To add new instructions:

  • Look through pycca/asm/instructions.py for examples of already implemented instructions.

  • Create a new subclass of Instruction and set the name class attribute to the instruction mnemonic.

  • The class docstrings are generally copied from the first paragraph or two from the instruction description in the Intel reference, with minor modifications.

  • The modes attribute should be set to an OrderedDict containing data found in the instruction encoding table

    • Keys must be tuples describing the operand types (r32, r/m64, imm8, etc.) accepted for each encoding.
    • Values must be a sequence of 4 items: [instruction encoding, operand encoding, 64-bit support, and 32-bit support]. These values are usually copied verbatim from the reference manual (but note that the manual is often inconsistent or contains errors; when in doubt refer to the already implemented instructions for examples).
  • The operand_enc attribute must be a dict containing information found in the operand encoding table for that instruction in the Intel reference. Keys are the same strings as found in modes[][1], and each value is a list of encoding strings for each operand. These strings are usually copied verbatim from the reference, but again this representation is not always consistent (in fact some instructions lack an operand encoding table altogether).

  • Add a new test function to pycca/asm/test_asm.py, using other instructions as examples. Each mode in the modes attribute should be tested at least once.
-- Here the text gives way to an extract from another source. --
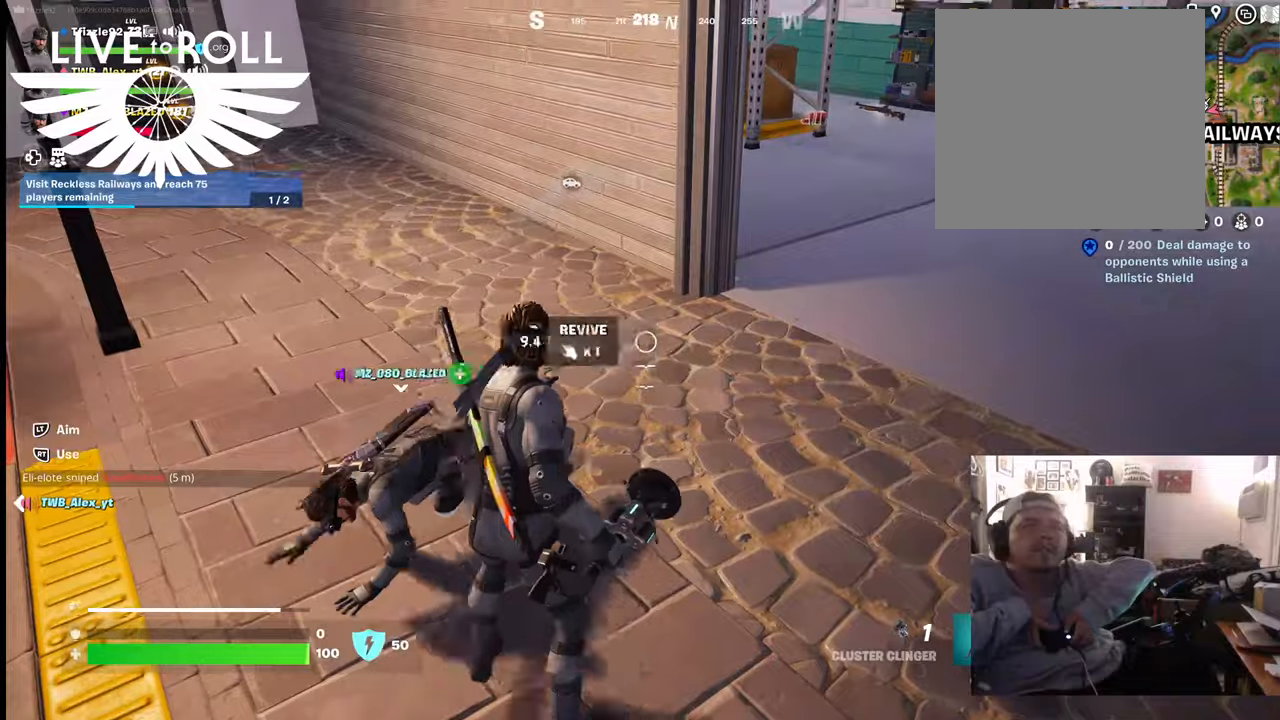
{"buttons": [], "left_stick": "left", "right_stick": "center", "events": [[134, "right_stick", "center"], [300, "left_stick", "left"]]}
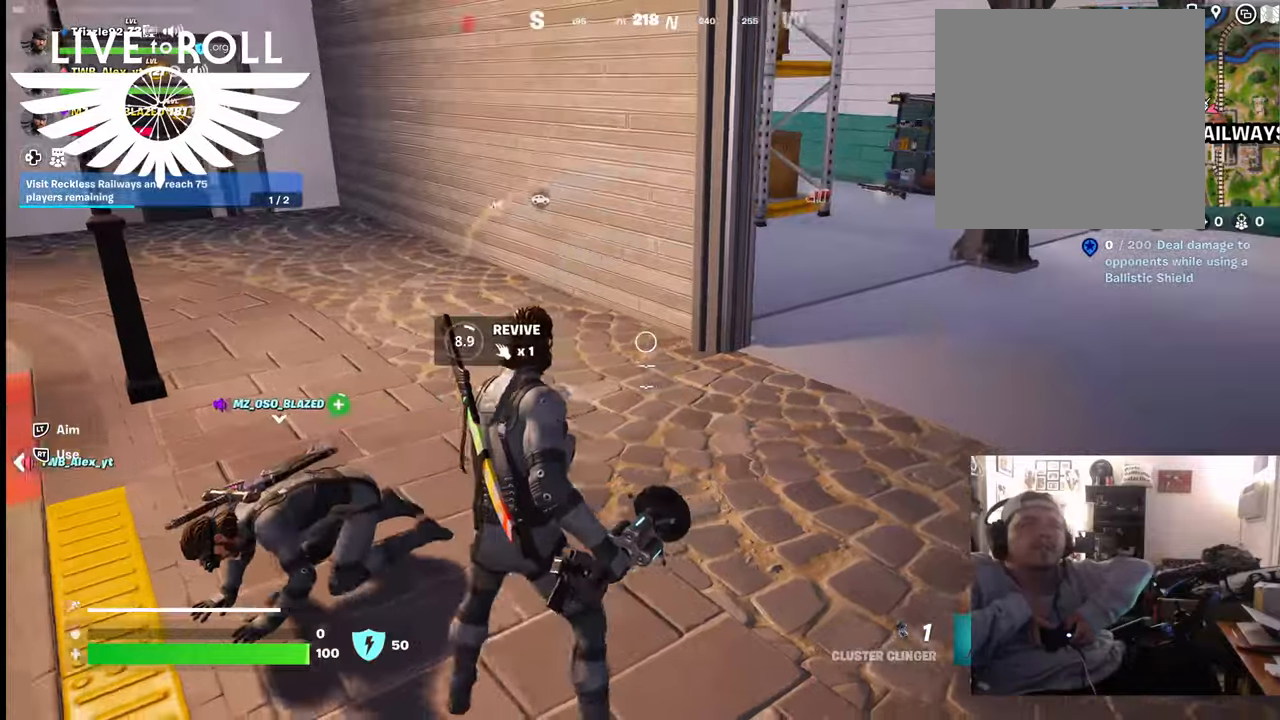
{"buttons": [], "left_stick": "down-right", "right_stick": "center", "events": [[100, "right_stick", "left"], [167, "left_stick", "down-left"], [334, "left_stick", "down"], [434, "left_stick", "down-right"], [467, "right_stick", "center"]]}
  • For debugging, make use of tools in pycca.asm.util, especially the compare, as_code, and phexbin functions.

Note that advanced CPU extensions such as SSE2 and AVX are not yet supported.

Assembly API Reference

Building executable code

pycca.asm.mkfunction(code, namespace=None)

Convenience function that creates a CodePage from the supplied code argument and returns a function pointing to the first byte of the compiled code.

See CodePage.get_function().

class pycca.asm.CodePage(asm, namespace=None)

Compiles assembly, loads machine code into executable memory, and generates python functions for accessing the code.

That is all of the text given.